Cheng’s recital was as much an act of advocacy as it was of artistry. The pianist undertook noticeable efforts to render these rarely heard works—almost all of which were written in the current century—accessible. She prefaced each set of pieces with substantive remarks from the stage. On the first half of the program, works from different composers were grouped together based upon some thematic relationship. Many of the individual pieces themselves were programmatic in the post-Debussy sense. The choice of repertory also seemed to reflect an artist actively searching for emotional content, rather than merely dry intellectualism, in contemporary music.
Throughout the evening, Cheng exhibited a formidable technique, exacting and often aggressive articulation, and careful attention to the balance of voices. Only occasional over-pedaling—magnified by a small, acoustically resonant recital hall—detracted somewhat from the admirable clarity of Cheng’s playing. Always evident was a probing musical mind in motion, wrestling with the twists and turns of these challenging scores. The pianism on display was first-rate, even if the music itself sometimes was not.

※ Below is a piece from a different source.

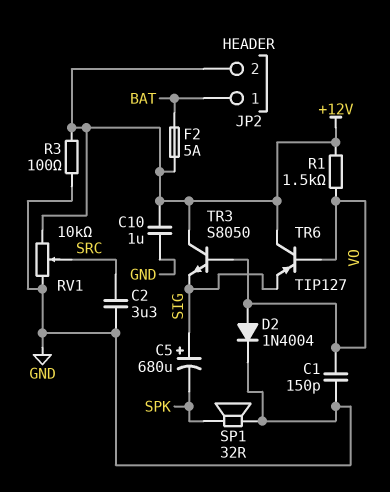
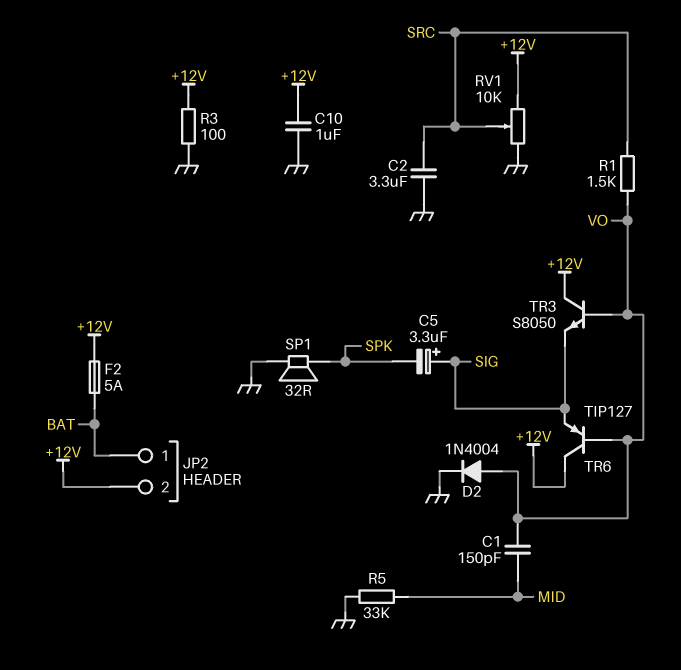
C1: 150pF (GND, VO) -> 150pF (MID, VO)
C5: 680uF (plus SIG, minus SPK) -> 3.3uF (plus SIG, minus SPK)
R1: 1.5k (+12V, VO) -> 1.5k (SRC, VO)
R5: none -> 33k (GND, MID)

The recital began with a delicate, moody performance of John Cage’s Dream from 1948, a piece that builds upon small motivic patterns and rhythmic groupings to sustain echoes and resonances of understated beauty. Cheng then offered an impassioned account of the shifting moods and emotional turbulence of Kaija Sariaho’s Prelude (2006).

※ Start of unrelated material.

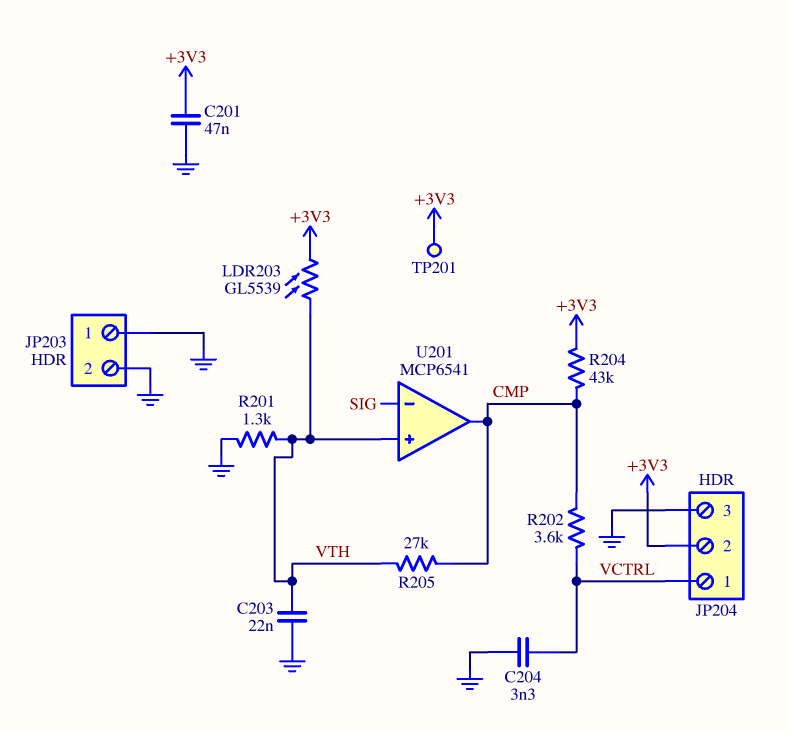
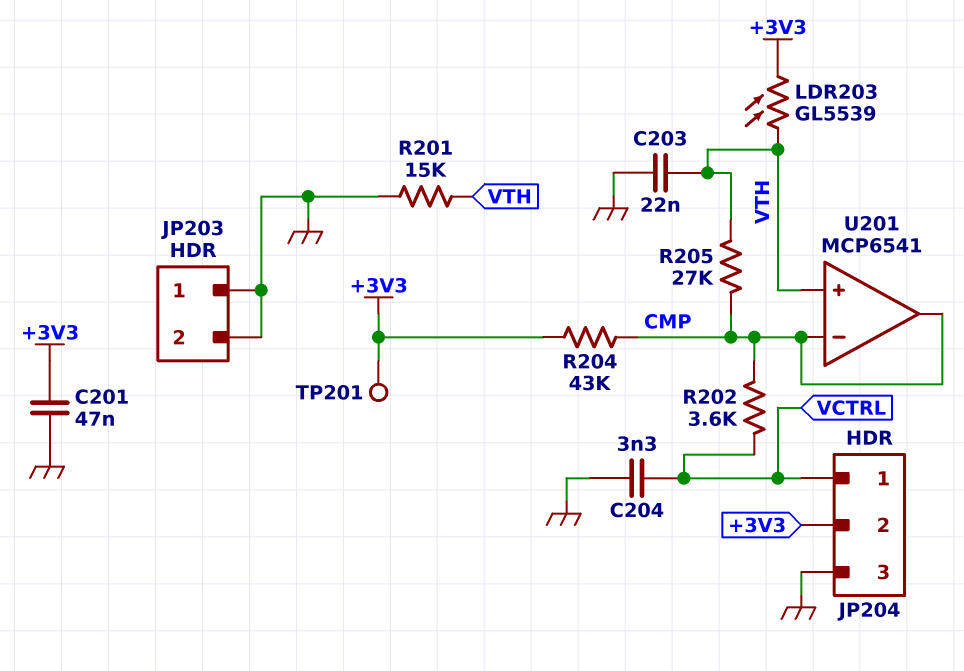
R201: 1.3k (GND, VTH) -> 15k (GND, VTH)
U201 pin in-: SIG -> CMP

Harrison Birtwistle’s Betty Freeman: Her Tango (2001) is a slight, occasional piece in which Cheng found humor and jauntiness. David Liptak’s Starlight (2009), intended to evoke the diverse and elusive qualities of celestial illumination, drew from Cheng luminous playing contrasted with passages of spikiness. Pierre Boulez’s Une page d’éphéméride (2005), another evocation of the cosmos, emerged as an inspired work bursting with energy and musical ideas. Esa-Pekka Salonen’s Dichotomie (2000) offered Cheng a vivid opportunity to contrast the vibrant and percussive writing of the first movement with the more supple and graceful second. Olivier Messiaen’s Les sons impalpables du rêve (1929) was Cheng’s least successful interpretation, over-pedaled and missing the piece’s overall sense of architecture.

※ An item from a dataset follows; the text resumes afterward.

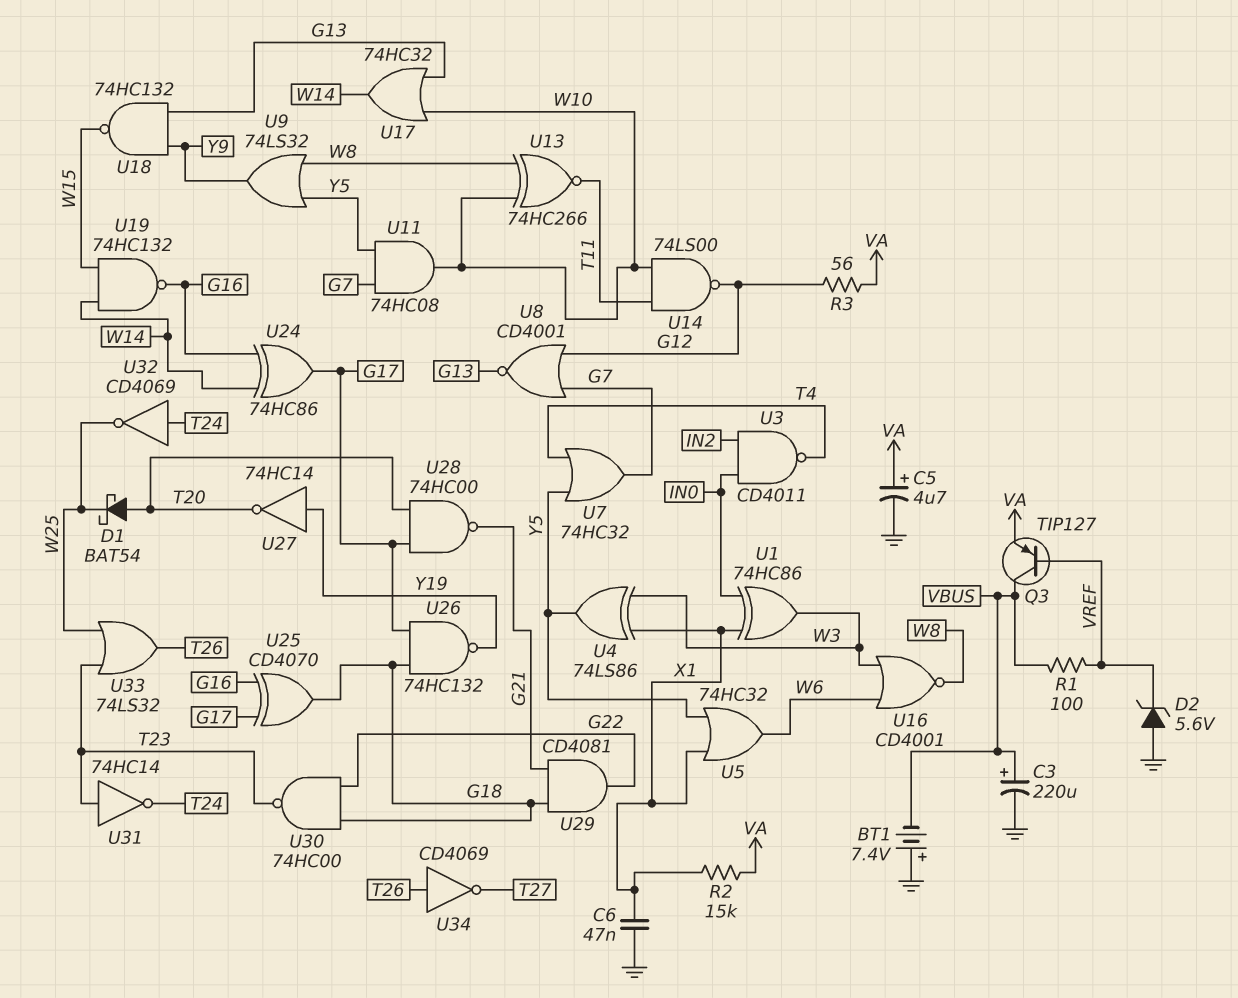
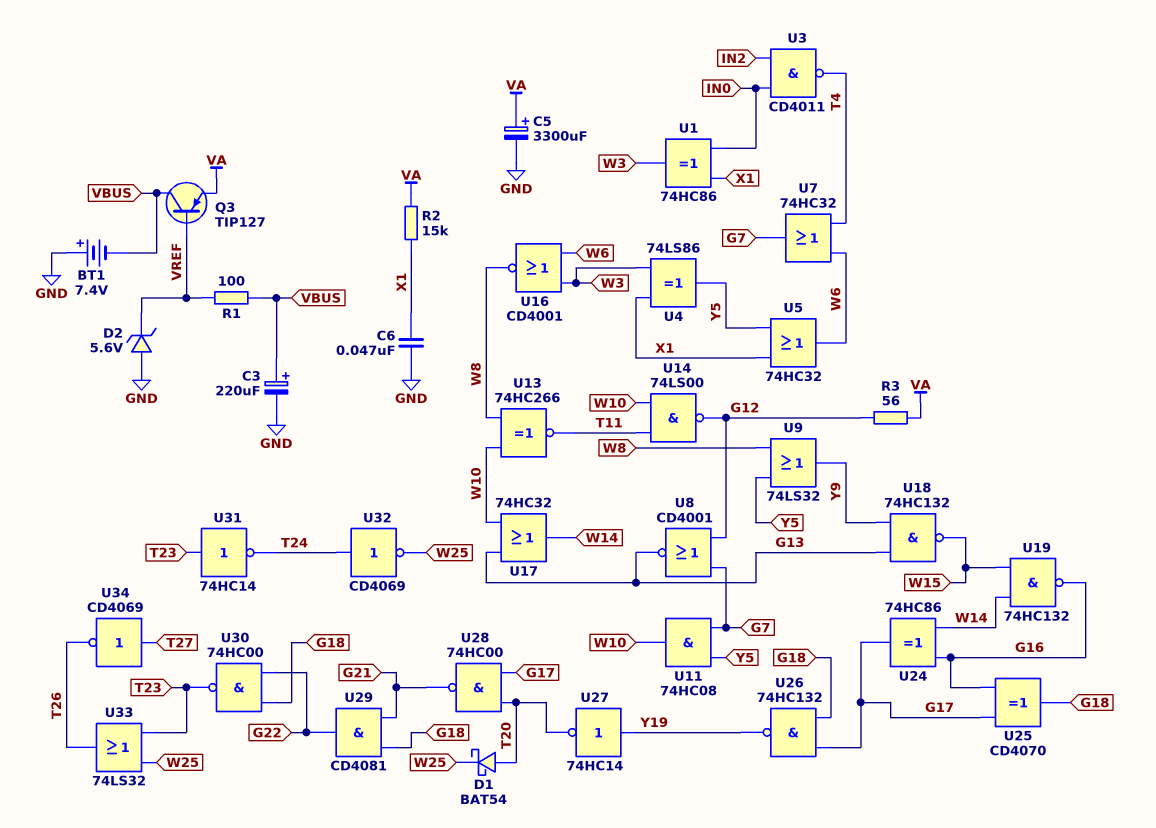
C5: 4.7uF (plus VA, minus GND) -> 3300uF (plus VA, minus GND)
U7: OR 74HC32 (in T4, in Y5, out G7) -> OR 74HC32 (in T4, in W6, out G7)
U34: NOT CD4069 (in T26, out T27) -> NOT CD4069 (in T27, out T26)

The highpoint of the recital came in the form of Oliver Knussen’s Ophelia’s Last Dance (2010), a wistful and heart-stopping piece written by the British composer to evoke thoughts and memories occasioned by the death of his wife. While capturing abrupt shifts in mood and tone, the piece returns again and again to a tender, lyrical melody to haunting effect. Cheng captured the poignant beauty and delved into the emotional depths of the piece, which ends by returning to its central melody and breaking off abruptly in mid-thought—the most moving moment of a rich musical evening.